4.4 National reform through Empowered Communities
In 2015, 25 Indigenous leaders from eight regions
supported by Jawun gathered on the Central Coast
of New South Wales and joined forces to lead
transformational change. Their motivation was borne
of common themes: feelings of powerlessness, and
blindness in decisions and funding investments
concerning their own communities. These barriers
were crippling development and service provision
in Indigenous communities. Sean Gordon, CEO of
Darkinjung Local Aboriginal Land Council, said
: 39From this blindness flows so many of our
roadblocks: doubling up on some types of
services; yawning gaps in other much-needed
services; turf wars; money and resources frittered
away for no gain; efforts that are making a
difference easily abandoned; efforts that are not
effective remaining.
Committing to responsibility-based reform and
greater collaboration within and across regions,
and facilitated by Jawun, they pooled many years’
thinking to develop their ideas. Their principles
for reform were key social norms: children in
school, adults in work, safe care of children and the
vulnerable, freedom from domestic violence and
crime, and family responsibility for public housing
tenancies.
Empowered Communities received bipartisan
support from the Liberal and Labor parties. In 2015,
a report detailing how the transformation could be
delivered was put to government. It was testament to
unprecedented collaboration and common purpose
among Indigenous leaders across Australia. Noel
Pearson said:
It’s never happened before in Indigenous affairs.
We have only ever got together for political
reasons, and then everybody goes to the four
winds and does their own thing. So that’s what
significant about this collaboration across the
eight regions: it is the first time that collaboration
is for reason other than simply some political
crisis or agenda.
Secondees provided strategic and practical
support—such as enabling a shared services model
(see Ngarrindjeri vignette on page 29), helping
new businesses get started (see Wild Eats vignette
on page 41), and finding viable opportunities for
Ngarrindjeri to work on country (see Ngopamuldi
case study on page 44).
When Ngarrindjeri Regional Authority businesses felt
they were being overlooked in public procurement
processes, Jawun secondees from the Australian
Government, EY and Woodside were deployed
to the Ngarrindjeri Regional Authority and its
subsidiary, Ngarrindjeri Ruwe Contracting (NRC), to
reshape tender clauses for government contracts.

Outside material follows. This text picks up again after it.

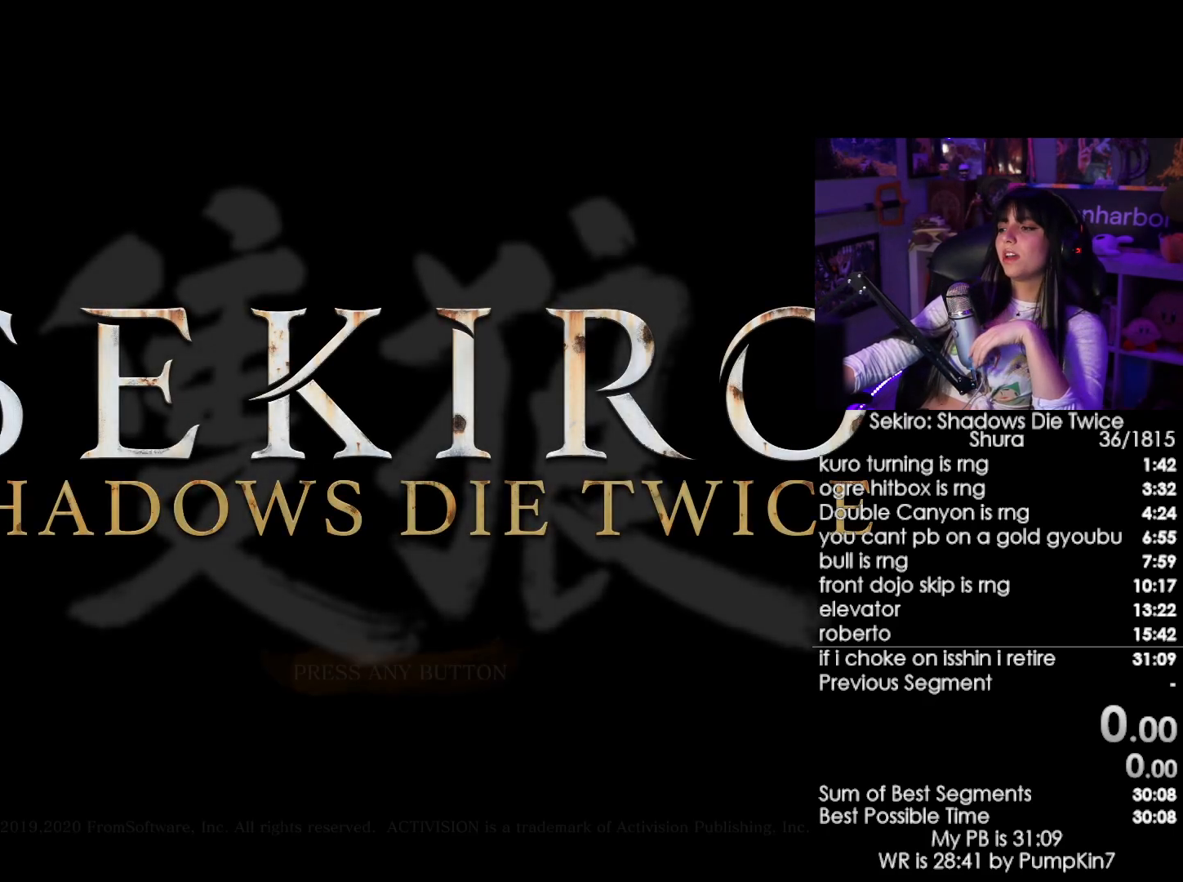
{"keys": [], "mouse": [], "events": [[34, "mouse_left", "up"], [134, "mouse_left", "down"], [184, "mouse_left", "up"], [267, "mouse_left", "down"], [317, "mouse_left", "up"], [417, "mouse_left", "down"], [450, "mouse_left", "up"]]}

They registered NRC with the South Australian
Government’s Aboriginal business portal, sought
local council ‘prequalification’, supported proposals,
and developed strong internal tender processes
and probity policy to shore up NRC’s new business
partnerships.
For the first time in South Australia, tenderers are
now engaging directly with an Indigenous nation
and Ngarrindjeri businesses operate on a more level
playing field.
This change enabled NRC to reduce reliance on
government funding by 30% and opened a range
of new partnerships and job opportunities. Luke
Trevorrow, Ngarrindjeri leader, said:
Their collective efforts have supported us to grow,
and to employ Ngarrindjeri to work on our lands
and waters—which our people have done for
thousands of years.
Materially and symbolically, secondees continue to
support Ngarrindjeri people to organise effectively
as a nation, enabling governance, development and
partnership with outsiders based on mutual respect.
This powerful reform is a stark departure from the
past and an optimistic step into the future, which
other Indigenous regions are looking to as an example.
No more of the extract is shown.